==== Dataset entries

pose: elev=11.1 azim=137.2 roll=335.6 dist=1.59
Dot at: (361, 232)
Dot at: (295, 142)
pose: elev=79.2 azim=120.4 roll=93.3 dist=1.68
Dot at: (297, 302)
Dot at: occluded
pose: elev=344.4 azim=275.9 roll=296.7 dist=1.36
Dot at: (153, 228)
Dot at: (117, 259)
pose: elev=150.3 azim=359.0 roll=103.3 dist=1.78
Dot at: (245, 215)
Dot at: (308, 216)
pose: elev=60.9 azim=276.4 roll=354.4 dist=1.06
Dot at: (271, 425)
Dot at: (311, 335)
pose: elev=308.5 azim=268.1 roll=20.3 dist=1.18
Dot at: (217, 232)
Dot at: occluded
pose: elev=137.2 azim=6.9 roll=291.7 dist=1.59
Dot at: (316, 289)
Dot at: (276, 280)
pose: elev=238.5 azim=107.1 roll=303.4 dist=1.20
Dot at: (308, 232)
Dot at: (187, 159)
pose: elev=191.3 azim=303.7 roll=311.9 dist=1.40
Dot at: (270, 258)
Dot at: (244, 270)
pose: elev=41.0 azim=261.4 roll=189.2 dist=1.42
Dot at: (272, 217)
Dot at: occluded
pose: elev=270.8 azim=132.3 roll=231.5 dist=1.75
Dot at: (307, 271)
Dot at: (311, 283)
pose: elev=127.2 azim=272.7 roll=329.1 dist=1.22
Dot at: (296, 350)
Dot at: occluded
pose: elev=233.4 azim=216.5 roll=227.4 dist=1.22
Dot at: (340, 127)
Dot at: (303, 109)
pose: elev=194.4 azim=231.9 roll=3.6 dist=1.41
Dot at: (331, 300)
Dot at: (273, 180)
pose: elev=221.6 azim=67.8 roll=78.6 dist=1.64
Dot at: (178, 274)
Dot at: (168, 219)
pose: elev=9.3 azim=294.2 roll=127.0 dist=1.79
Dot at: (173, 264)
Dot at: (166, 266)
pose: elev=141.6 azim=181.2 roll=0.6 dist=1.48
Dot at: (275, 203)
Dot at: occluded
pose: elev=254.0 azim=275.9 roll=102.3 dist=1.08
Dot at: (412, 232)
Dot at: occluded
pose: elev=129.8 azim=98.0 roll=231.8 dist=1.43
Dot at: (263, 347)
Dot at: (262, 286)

========

Copy out every line of the data above once more, word for word and unchanged.

pose: elev=11.1 azim=137.2 roll=335.6 dist=1.59
Dot at: (361, 232)
Dot at: (295, 142)
pose: elev=79.2 azim=120.4 roll=93.3 dist=1.68
Dot at: (297, 302)
Dot at: occluded
pose: elev=344.4 azim=275.9 roll=296.7 dist=1.36
Dot at: (153, 228)
Dot at: (117, 259)
pose: elev=150.3 azim=359.0 roll=103.3 dist=1.78
Dot at: (245, 215)
Dot at: (308, 216)
pose: elev=60.9 azim=276.4 roll=354.4 dist=1.06
Dot at: (271, 425)
Dot at: (311, 335)
pose: elev=308.5 azim=268.1 roll=20.3 dist=1.18
Dot at: (217, 232)
Dot at: occluded
pose: elev=137.2 azim=6.9 roll=291.7 dist=1.59
Dot at: (316, 289)
Dot at: (276, 280)
pose: elev=238.5 azim=107.1 roll=303.4 dist=1.20
Dot at: (308, 232)
Dot at: (187, 159)
pose: elev=191.3 azim=303.7 roll=311.9 dist=1.40
Dot at: (270, 258)
Dot at: (244, 270)
pose: elev=41.0 azim=261.4 roll=189.2 dist=1.42
Dot at: (272, 217)
Dot at: occluded
pose: elev=270.8 azim=132.3 roll=231.5 dist=1.75
Dot at: (307, 271)
Dot at: (311, 283)
pose: elev=127.2 azim=272.7 roll=329.1 dist=1.22
Dot at: (296, 350)
Dot at: occluded
pose: elev=233.4 azim=216.5 roll=227.4 dist=1.22
Dot at: (340, 127)
Dot at: (303, 109)
pose: elev=194.4 azim=231.9 roll=3.6 dist=1.41
Dot at: (331, 300)
Dot at: (273, 180)
pose: elev=221.6 azim=67.8 roll=78.6 dist=1.64
Dot at: (178, 274)
Dot at: (168, 219)
pose: elev=9.3 azim=294.2 roll=127.0 dist=1.79
Dot at: (173, 264)
Dot at: (166, 266)
pose: elev=141.6 azim=181.2 roll=0.6 dist=1.48
Dot at: (275, 203)
Dot at: occluded
pose: elev=254.0 azim=275.9 roll=102.3 dist=1.08
Dot at: (412, 232)
Dot at: occluded
pose: elev=129.8 azim=98.0 roll=231.8 dist=1.43
Dot at: (263, 347)
Dot at: (262, 286)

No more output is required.